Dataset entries

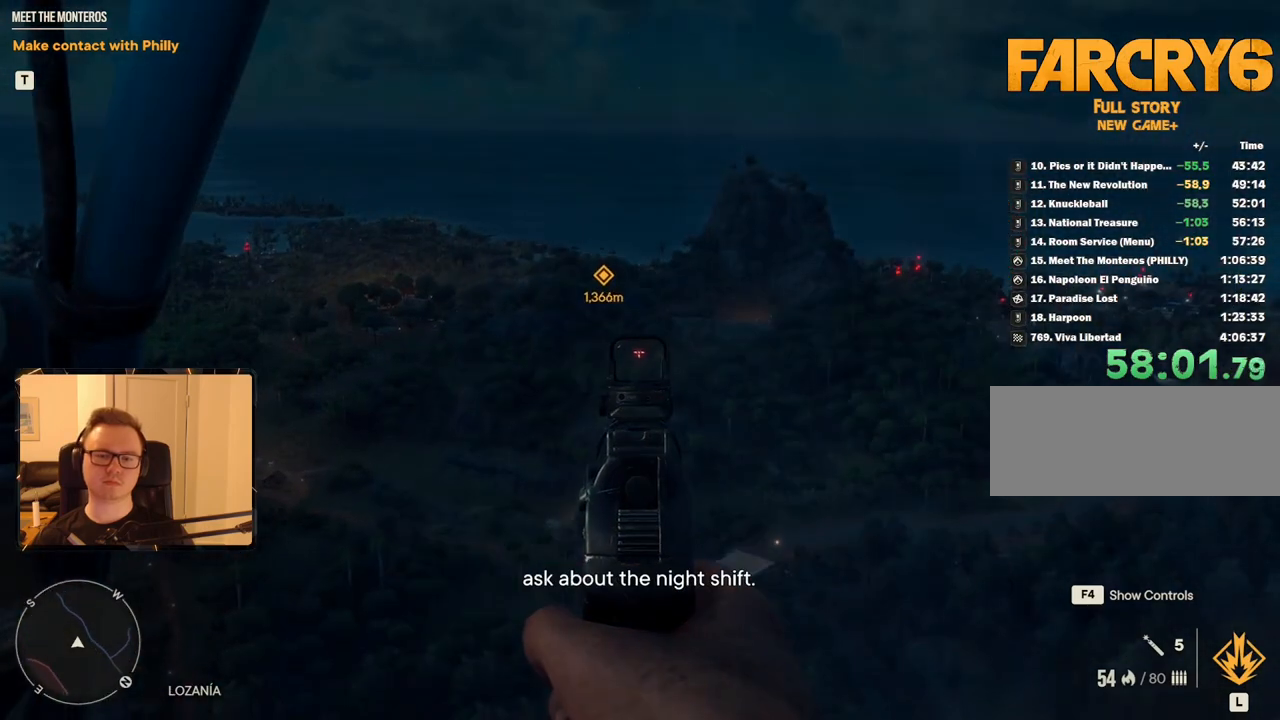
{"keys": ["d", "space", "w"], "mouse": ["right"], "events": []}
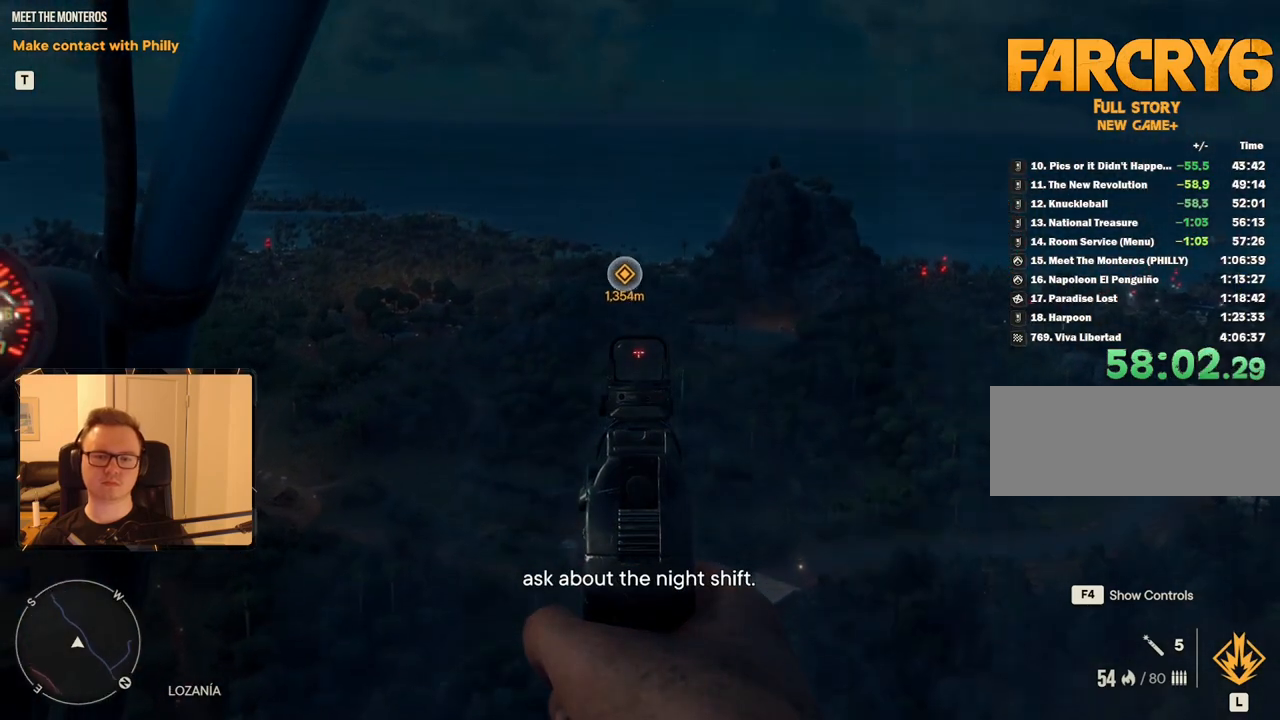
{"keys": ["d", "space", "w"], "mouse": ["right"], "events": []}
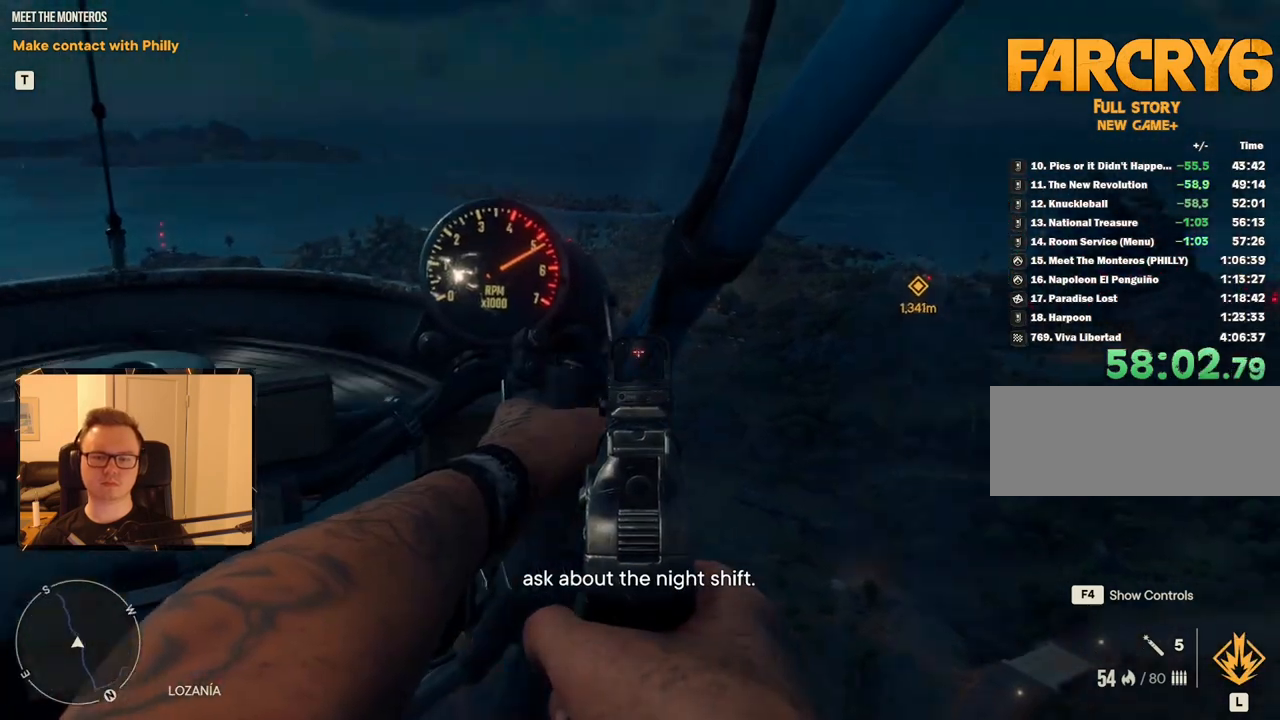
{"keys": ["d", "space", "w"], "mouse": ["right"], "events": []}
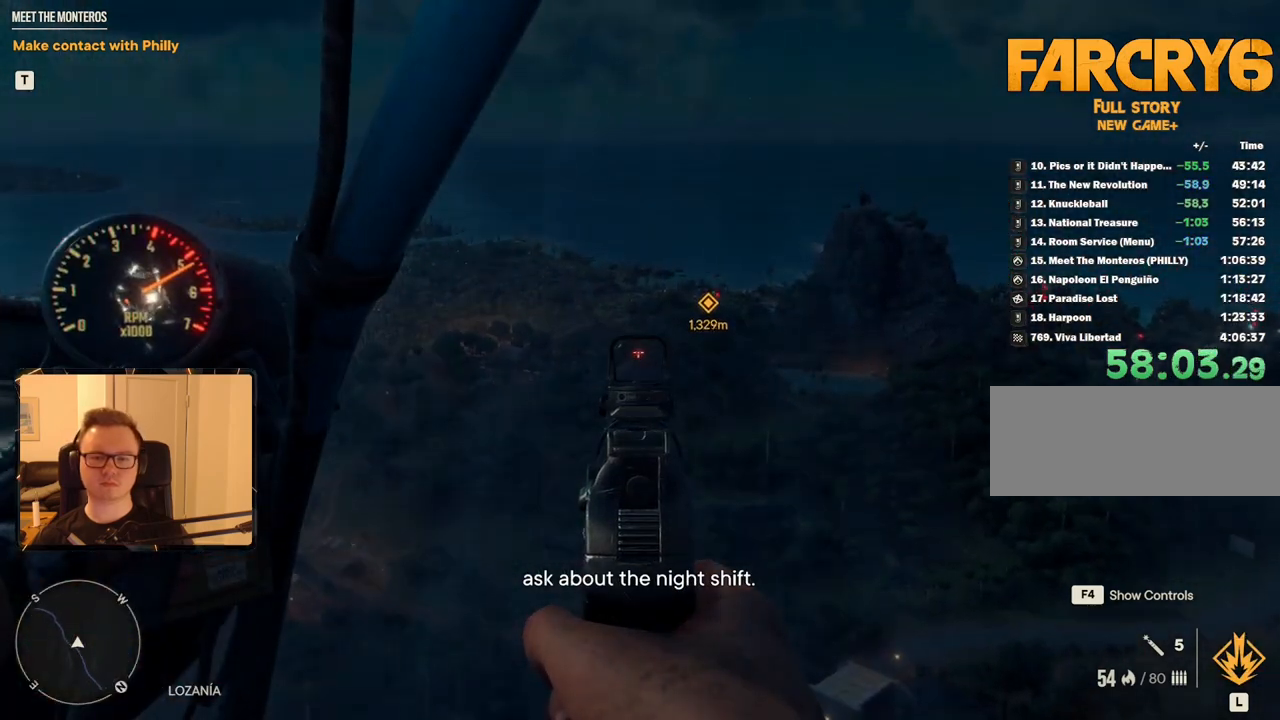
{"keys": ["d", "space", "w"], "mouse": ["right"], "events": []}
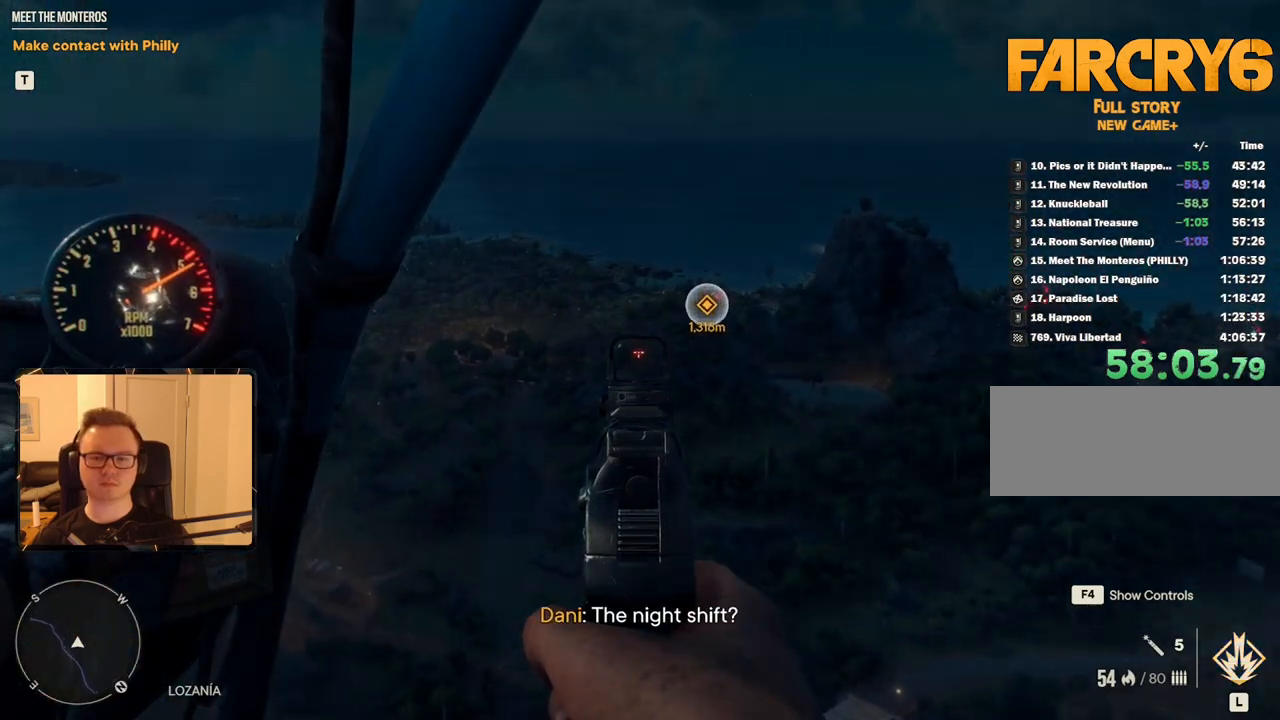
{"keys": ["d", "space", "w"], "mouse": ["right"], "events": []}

BRIEF - With the pictures dropped, give every entry above again exactly.

SOLUTION TO THIS TASK -
{"keys": ["d", "space", "w"], "mouse": ["right"], "events": []}
{"keys": ["d", "space", "w"], "mouse": ["right"], "events": []}
{"keys": ["d", "space", "w"], "mouse": ["right"], "events": []}
{"keys": ["d", "space", "w"], "mouse": ["right"], "events": []}
{"keys": ["d", "space", "w"], "mouse": ["right"], "events": []}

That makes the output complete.